One of the bills passed this year in the Arizona Legislature and signed by the governor, HB 2567, adds rules for independent community oversight of Arizona police departments. Although Arizona isn’t plagued like some states by high-profile incidents involving law enforcement, overall community concern led to the legislation.
State Rep. John Kavanagh (R-Fountain Hills) (pictured above), who comes from a law enforcement background and sponsored the bill, said, “I’m not throwing cops to the wolves, especially politically motivated wolves.”
Arizona has the fourth highest rate of police killings among states, but has relatively few complaints about the police. Most major U.S. cities, as well as several cities in Arizona, including Chandler and Tucson, have these boards. The city of Phoenix is in the process of forming one.
The measure, A.R.S. 38-1117 (which will be added to title 38), will require two-thirds of most bodies that review police misconduct to be law enforcement officers from the same department where the misconduct took place. All members of civilian review boards are required to have at least 80 hours of community college or AZPOST-certified police training. The education must include 20 hours of simulated event training.
The ACLU of Arizona opposed the bill, saying it “will result in bad officers remaining on our streets.” In a letter to Arizona Governor Doug Ducey, the organization’s policy director, Darrell Hill, objected to the two-thirds requirement, saying “civilian review boards must represent the communities and neighborhoods that are most heavily policed.”
Tim Sparling of Arizona Attorneys for Criminal Justice criticized the training requirement, according to ABC 15. “If you have the time and the money, you also have to qualify for the program, in order to get the training, which again, requires a certain amount of education, it effectively eliminates anyone who’s not a police officer,” he said.
However, James Pasco, then-national executive director of the Fraternal Order of Police, told NPR in 2015, “The fact of the matter is, an officer has to make a split-second decision involving life or death, and the civilian review boards tend to, by definition, be made up of civilians who have no particular experience or insight into what went through that officer’s mind, what the circumstances were and how desperate things can become in that nanosecond.”
Arizona Police Association President Joe Clure explained why the training requirement was added during a March legislative committee hearing on the bill. “The bill trains people, educates people on what police officers do on a day-to-day basis,” he testified.
Professor Douglas Perez, a former law enforcement officer, said in his book, Common Sense About Police Review, that police officers prefer Internal Affairs to civilian review boards because the boards are “operated by individuals unfamiliar with police work.”

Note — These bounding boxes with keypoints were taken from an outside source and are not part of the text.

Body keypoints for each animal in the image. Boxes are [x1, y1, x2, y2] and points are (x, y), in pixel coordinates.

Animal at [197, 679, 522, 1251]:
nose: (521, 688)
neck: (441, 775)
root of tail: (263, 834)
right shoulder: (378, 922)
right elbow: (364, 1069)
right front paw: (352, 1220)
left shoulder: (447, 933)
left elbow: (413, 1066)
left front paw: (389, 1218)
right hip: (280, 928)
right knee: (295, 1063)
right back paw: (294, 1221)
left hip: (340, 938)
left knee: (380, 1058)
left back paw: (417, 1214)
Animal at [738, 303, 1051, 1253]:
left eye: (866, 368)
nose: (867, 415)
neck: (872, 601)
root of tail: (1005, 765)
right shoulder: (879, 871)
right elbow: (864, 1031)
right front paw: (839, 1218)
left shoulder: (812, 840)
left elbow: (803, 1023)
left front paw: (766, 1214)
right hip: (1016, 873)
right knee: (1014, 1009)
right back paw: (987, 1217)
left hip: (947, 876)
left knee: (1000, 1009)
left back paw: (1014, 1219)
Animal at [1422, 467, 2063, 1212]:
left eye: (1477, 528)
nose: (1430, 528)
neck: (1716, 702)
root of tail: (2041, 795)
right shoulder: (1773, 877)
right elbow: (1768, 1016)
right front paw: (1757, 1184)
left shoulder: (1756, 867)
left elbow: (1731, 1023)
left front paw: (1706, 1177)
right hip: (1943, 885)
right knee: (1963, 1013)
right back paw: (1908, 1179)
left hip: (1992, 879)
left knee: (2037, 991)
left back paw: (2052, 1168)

Civilian review boards stacked with civilians may actually treat police officers under investigation more leniently than boards made up of police officers. A study commissioned by the Los Angeles City Council in 2017 found that “civilian members of the boards that weigh major LAPD discipline cases are “consistently more lenient” than their sworn counterparts, frequently voting to acquit officers or dole out lesser punishments.” The civilian panels examined during the study never issued a stronger decision than the police chief.
A similar study this year in Los Angeles revealed the same results. The all-civilian panels recommended a lesser penalty more than 70% of the time — leaving 11 officers on the force who otherwise would have been fired. The traditional panels consist of two officers and one civilian.
Civilians who participate in Los Angeles review boards have heftier background requirements than under the Arizona law. They must have two years of experience in human resources, personnel or labor relations, or another position that administers or adjudicates employee discipline. If selected, they must complete an eight-hour training course in rules of evidence and other legal procedures.
The city of Seattle was one of the first cities to set up a civilian review board in the 1990s, but the Department of Justice placed it under federal oversight in recent years due to “a pattern or practice of excessive force that violates the U.S. Constitution and federal law.”
According to The Gazette, leaders of Black Lives Matter, the ACLU and other civil rights organizations don’t like the Los Angeles citizens review board. Colorado Springs Mayor John Suthers doesn’t like the boards either. He told The Gazette he researched civilian review boards because “I can’t stand bad cops.” But he concluded they do not work. “In my opinion, I think cops are tougher on cops than most people think.”
Samuel Walker, author of Police Accountability: The Role of Citizen Oversight, said one key thing that can be done to improve police behavior is to make information about police disciplinary records available to the public. Arizona currently makes this information public, while some of the states with contentious police violence do not, including the blue states of California, New York, Maryland, Oregon, as well as Washington, D.C.